[Data section — start]
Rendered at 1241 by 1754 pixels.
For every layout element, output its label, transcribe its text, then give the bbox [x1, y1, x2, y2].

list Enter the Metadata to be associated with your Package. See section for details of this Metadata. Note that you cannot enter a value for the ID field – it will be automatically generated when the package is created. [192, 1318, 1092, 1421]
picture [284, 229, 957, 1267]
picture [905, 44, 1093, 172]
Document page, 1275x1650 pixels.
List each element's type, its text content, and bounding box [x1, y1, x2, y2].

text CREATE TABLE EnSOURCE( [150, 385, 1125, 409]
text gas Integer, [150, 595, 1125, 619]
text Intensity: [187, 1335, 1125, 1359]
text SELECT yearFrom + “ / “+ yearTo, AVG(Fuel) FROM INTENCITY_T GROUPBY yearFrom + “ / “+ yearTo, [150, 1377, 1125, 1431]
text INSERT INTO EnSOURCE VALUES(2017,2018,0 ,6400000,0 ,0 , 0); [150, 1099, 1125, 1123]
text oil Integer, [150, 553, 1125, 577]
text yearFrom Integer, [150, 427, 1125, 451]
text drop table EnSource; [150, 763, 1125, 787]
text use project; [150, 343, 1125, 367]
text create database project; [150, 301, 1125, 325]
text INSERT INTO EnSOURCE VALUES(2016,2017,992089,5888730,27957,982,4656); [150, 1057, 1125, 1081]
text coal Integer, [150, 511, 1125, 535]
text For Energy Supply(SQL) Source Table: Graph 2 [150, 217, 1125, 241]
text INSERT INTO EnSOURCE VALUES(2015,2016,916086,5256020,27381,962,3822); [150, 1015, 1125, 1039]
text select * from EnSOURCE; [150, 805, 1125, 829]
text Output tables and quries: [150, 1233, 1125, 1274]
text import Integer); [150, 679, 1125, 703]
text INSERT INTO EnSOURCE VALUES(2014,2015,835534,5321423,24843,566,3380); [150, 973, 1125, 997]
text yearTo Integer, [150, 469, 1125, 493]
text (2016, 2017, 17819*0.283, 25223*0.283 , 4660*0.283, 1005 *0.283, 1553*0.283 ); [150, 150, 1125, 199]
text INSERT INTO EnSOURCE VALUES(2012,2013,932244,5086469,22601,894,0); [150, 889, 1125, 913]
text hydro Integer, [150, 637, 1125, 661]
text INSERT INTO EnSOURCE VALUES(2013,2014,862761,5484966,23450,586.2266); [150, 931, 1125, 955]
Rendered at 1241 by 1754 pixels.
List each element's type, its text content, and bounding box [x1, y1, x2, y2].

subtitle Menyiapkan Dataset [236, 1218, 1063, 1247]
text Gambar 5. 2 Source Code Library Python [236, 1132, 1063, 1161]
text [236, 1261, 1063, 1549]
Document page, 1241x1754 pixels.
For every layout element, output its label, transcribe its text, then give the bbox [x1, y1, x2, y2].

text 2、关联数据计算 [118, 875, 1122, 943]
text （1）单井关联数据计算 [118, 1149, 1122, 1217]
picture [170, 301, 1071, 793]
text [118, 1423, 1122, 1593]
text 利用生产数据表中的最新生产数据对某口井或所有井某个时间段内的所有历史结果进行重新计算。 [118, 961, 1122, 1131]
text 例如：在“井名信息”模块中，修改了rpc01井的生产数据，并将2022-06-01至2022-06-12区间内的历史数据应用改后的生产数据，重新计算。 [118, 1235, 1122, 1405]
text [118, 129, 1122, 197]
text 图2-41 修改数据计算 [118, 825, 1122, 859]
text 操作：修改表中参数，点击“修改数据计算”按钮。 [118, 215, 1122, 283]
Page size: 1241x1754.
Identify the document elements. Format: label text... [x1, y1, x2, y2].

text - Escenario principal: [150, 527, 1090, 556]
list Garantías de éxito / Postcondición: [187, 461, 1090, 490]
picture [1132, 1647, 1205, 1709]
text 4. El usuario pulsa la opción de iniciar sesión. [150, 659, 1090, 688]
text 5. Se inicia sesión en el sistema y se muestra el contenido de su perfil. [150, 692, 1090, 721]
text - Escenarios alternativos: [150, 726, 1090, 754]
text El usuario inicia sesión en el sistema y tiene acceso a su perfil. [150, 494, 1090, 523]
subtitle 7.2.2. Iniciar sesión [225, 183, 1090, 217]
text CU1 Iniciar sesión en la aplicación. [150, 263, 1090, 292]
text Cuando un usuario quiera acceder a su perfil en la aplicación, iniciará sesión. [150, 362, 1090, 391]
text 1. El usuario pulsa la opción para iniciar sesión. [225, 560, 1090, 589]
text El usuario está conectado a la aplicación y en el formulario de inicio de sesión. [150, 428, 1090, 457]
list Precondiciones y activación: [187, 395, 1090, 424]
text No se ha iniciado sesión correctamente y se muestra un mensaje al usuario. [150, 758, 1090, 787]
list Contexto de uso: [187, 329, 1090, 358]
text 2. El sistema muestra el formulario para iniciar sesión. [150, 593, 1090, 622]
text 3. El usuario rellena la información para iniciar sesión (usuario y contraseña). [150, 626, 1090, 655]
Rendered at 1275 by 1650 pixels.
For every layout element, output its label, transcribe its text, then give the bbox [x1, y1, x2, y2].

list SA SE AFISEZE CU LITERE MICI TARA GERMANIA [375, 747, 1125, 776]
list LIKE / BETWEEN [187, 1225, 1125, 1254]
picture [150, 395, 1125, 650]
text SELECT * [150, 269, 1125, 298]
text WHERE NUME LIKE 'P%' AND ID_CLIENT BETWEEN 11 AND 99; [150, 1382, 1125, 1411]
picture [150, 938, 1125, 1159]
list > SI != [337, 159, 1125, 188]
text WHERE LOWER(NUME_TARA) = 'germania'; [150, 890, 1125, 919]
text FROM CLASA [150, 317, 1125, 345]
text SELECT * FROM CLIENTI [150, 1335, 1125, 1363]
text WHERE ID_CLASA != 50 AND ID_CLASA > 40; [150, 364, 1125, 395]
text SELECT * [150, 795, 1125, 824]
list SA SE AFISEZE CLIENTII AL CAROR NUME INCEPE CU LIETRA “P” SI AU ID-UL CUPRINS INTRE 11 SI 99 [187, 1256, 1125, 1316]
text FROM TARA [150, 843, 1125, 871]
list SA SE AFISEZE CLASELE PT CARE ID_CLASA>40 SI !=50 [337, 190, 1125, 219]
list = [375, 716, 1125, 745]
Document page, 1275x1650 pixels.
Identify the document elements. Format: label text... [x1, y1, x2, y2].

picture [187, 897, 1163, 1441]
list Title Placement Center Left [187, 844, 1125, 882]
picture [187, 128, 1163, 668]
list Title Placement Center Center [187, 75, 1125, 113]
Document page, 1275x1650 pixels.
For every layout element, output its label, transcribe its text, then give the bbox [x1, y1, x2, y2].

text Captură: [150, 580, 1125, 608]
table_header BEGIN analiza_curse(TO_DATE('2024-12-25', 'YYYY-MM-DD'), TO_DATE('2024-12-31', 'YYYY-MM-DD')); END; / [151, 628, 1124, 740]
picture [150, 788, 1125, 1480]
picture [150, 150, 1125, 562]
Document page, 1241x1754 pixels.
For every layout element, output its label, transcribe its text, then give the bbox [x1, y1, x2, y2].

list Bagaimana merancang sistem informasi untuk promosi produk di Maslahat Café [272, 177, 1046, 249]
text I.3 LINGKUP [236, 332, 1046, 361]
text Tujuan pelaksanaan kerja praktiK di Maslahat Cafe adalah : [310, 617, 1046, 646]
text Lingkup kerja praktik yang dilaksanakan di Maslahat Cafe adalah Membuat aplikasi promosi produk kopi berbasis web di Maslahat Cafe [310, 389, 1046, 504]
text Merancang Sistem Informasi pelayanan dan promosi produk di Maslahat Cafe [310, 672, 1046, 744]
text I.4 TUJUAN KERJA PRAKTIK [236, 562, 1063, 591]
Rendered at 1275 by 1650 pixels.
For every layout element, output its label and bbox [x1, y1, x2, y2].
[Data section — finish]
Reproduce each entry above exactly, keeping every word.

** Exercise result **
Rendered at 1241 by 1754 pixels.
For every layout element, output its label, transcribe its text, then give the bbox [x1, y1, x2, y2].

list Enter the Metadata to be associated with your Package. See section for details of this Metadata. Note that you cannot enter a value for the ID field – it will be automatically generated when the package is created. [192, 1318, 1092, 1421]
picture [284, 229, 957, 1267]
picture [905, 44, 1093, 172]
Document page, 1275x1650 pixels.
List each element's type, its text content, and bounding box [x1, y1, x2, y2].

text CREATE TABLE EnSOURCE( [150, 385, 1125, 409]
text gas Integer, [150, 595, 1125, 619]
text Intensity: [187, 1335, 1125, 1359]
text SELECT yearFrom + “ / “+ yearTo, AVG(Fuel) FROM INTENCITY_T GROUPBY yearFrom + “ / “+ yearTo, [150, 1377, 1125, 1431]
text INSERT INTO EnSOURCE VALUES(2017,2018,0 ,6400000,0 ,0 , 0); [150, 1099, 1125, 1123]
text oil Integer, [150, 553, 1125, 577]
text yearFrom Integer, [150, 427, 1125, 451]
text drop table EnSource; [150, 763, 1125, 787]
text use project; [150, 343, 1125, 367]
text create database project; [150, 301, 1125, 325]
text INSERT INTO EnSOURCE VALUES(2016,2017,992089,5888730,27957,982,4656); [150, 1057, 1125, 1081]
text coal Integer, [150, 511, 1125, 535]
text For Energy Supply(SQL) Source Table: Graph 2 [150, 217, 1125, 241]
text INSERT INTO EnSOURCE VALUES(2015,2016,916086,5256020,27381,962,3822); [150, 1015, 1125, 1039]
text select * from EnSOURCE; [150, 805, 1125, 829]
text Output tables and quries: [150, 1233, 1125, 1274]
text import Integer); [150, 679, 1125, 703]
text INSERT INTO EnSOURCE VALUES(2014,2015,835534,5321423,24843,566,3380); [150, 973, 1125, 997]
text yearTo Integer, [150, 469, 1125, 493]
text (2016, 2017, 17819*0.283, 25223*0.283 , 4660*0.283, 1005 *0.283, 1553*0.283 ); [150, 150, 1125, 199]
text INSERT INTO EnSOURCE VALUES(2012,2013,932244,5086469,22601,894,0); [150, 889, 1125, 913]
text hydro Integer, [150, 637, 1125, 661]
text INSERT INTO EnSOURCE VALUES(2013,2014,862761,5484966,23450,586.2266); [150, 931, 1125, 955]
Rendered at 1241 by 1754 pixels.
List each element's type, its text content, and bounding box [x1, y1, x2, y2].

subtitle Menyiapkan Dataset [236, 1218, 1063, 1247]
text Gambar 5. 2 Source Code Library Python [236, 1132, 1063, 1161]
text [236, 1261, 1063, 1549]
Document page, 1241x1754 pixels.
For every layout element, output its label, transcribe its text, then give the bbox [x1, y1, x2, y2].

text 2、关联数据计算 [118, 875, 1122, 943]
text （1）单井关联数据计算 [118, 1149, 1122, 1217]
picture [170, 301, 1071, 793]
text [118, 1423, 1122, 1593]
text 利用生产数据表中的最新生产数据对某口井或所有井某个时间段内的所有历史结果进行重新计算。 [118, 961, 1122, 1131]
text 例如：在“井名信息”模块中，修改了rpc01井的生产数据，并将2022-06-01至2022-06-12区间内的历史数据应用改后的生产数据，重新计算。 [118, 1235, 1122, 1405]
text [118, 129, 1122, 197]
text 图2-41 修改数据计算 [118, 825, 1122, 859]
text 操作：修改表中参数，点击“修改数据计算”按钮。 [118, 215, 1122, 283]
Page size: 1241x1754.
Identify the document elements. Format: label text... [x1, y1, x2, y2].

text - Escenario principal: [150, 527, 1090, 556]
list Garantías de éxito / Postcondición: [187, 461, 1090, 490]
picture [1132, 1647, 1205, 1709]
text 4. El usuario pulsa la opción de iniciar sesión. [150, 659, 1090, 688]
text 5. Se inicia sesión en el sistema y se muestra el contenido de su perfil. [150, 692, 1090, 721]
text - Escenarios alternativos: [150, 726, 1090, 754]
text El usuario inicia sesión en el sistema y tiene acceso a su perfil. [150, 494, 1090, 523]
subtitle 7.2.2. Iniciar sesión [225, 183, 1090, 217]
text CU1 Iniciar sesión en la aplicación. [150, 263, 1090, 292]
text Cuando un usuario quiera acceder a su perfil en la aplicación, iniciará sesión. [150, 362, 1090, 391]
text 1. El usuario pulsa la opción para iniciar sesión. [225, 560, 1090, 589]
text El usuario está conectado a la aplicación y en el formulario de inicio de sesión. [150, 428, 1090, 457]
list Precondiciones y activación: [187, 395, 1090, 424]
text No se ha iniciado sesión correctamente y se muestra un mensaje al usuario. [150, 758, 1090, 787]
list Contexto de uso: [187, 329, 1090, 358]
text 2. El sistema muestra el formulario para iniciar sesión. [150, 593, 1090, 622]
text 3. El usuario rellena la información para iniciar sesión (usuario y contraseña). [150, 626, 1090, 655]
Rendered at 1275 by 1650 pixels.
For every layout element, output its label, transcribe its text, then give the bbox [x1, y1, x2, y2].

list SA SE AFISEZE CU LITERE MICI TARA GERMANIA [375, 747, 1125, 776]
list LIKE / BETWEEN [187, 1225, 1125, 1254]
picture [150, 395, 1125, 650]
text SELECT * [150, 269, 1125, 298]
text WHERE NUME LIKE 'P%' AND ID_CLIENT BETWEEN 11 AND 99; [150, 1382, 1125, 1411]
picture [150, 938, 1125, 1159]
list > SI != [337, 159, 1125, 188]
text WHERE LOWER(NUME_TARA) = 'germania'; [150, 890, 1125, 919]
text FROM CLASA [150, 317, 1125, 345]
text SELECT * FROM CLIENTI [150, 1335, 1125, 1363]
text WHERE ID_CLASA != 50 AND ID_CLASA > 40; [150, 364, 1125, 395]
text SELECT * [150, 795, 1125, 824]
list SA SE AFISEZE CLIENTII AL CAROR NUME INCEPE CU LIETRA “P” SI AU ID-UL CUPRINS INTRE 11 SI 99 [187, 1256, 1125, 1316]
text FROM TARA [150, 843, 1125, 871]
list SA SE AFISEZE CLASELE PT CARE ID_CLASA>40 SI !=50 [337, 190, 1125, 219]
list = [375, 716, 1125, 745]
Document page, 1275x1650 pixels.
Identify the document elements. Format: label text... [x1, y1, x2, y2].

picture [187, 897, 1163, 1441]
list Title Placement Center Left [187, 844, 1125, 882]
picture [187, 128, 1163, 668]
list Title Placement Center Center [187, 75, 1125, 113]
Document page, 1275x1650 pixels.
For every layout element, output its label, transcribe its text, then give the bbox [x1, y1, x2, y2].

text Captură: [150, 580, 1125, 608]
table_header BEGIN analiza_curse(TO_DATE('2024-12-25', 'YYYY-MM-DD'), TO_DATE('2024-12-31', 'YYYY-MM-DD')); END; / [151, 628, 1124, 740]
picture [150, 788, 1125, 1480]
picture [150, 150, 1125, 562]
Document page, 1241x1754 pixels.
For every layout element, output its label, transcribe its text, then give the bbox [x1, y1, x2, y2].

list Bagaimana merancang sistem informasi untuk promosi produk di Maslahat Café [272, 177, 1046, 249]
text I.3 LINGKUP [236, 332, 1046, 361]
text Tujuan pelaksanaan kerja praktiK di Maslahat Cafe adalah : [310, 617, 1046, 646]
text Lingkup kerja praktik yang dilaksanakan di Maslahat Cafe adalah Membuat aplikasi promosi produk kopi berbasis web di Maslahat Cafe [310, 389, 1046, 504]
text Merancang Sistem Informasi pelayanan dan promosi produk di Maslahat Cafe [310, 672, 1046, 744]
text I.4 TUJUAN KERJA PRAKTIK [236, 562, 1063, 591]
Rendered at 1275 by 1650 pixels.
For every layout element, output its label and bbox [x1, y1, x2, y2].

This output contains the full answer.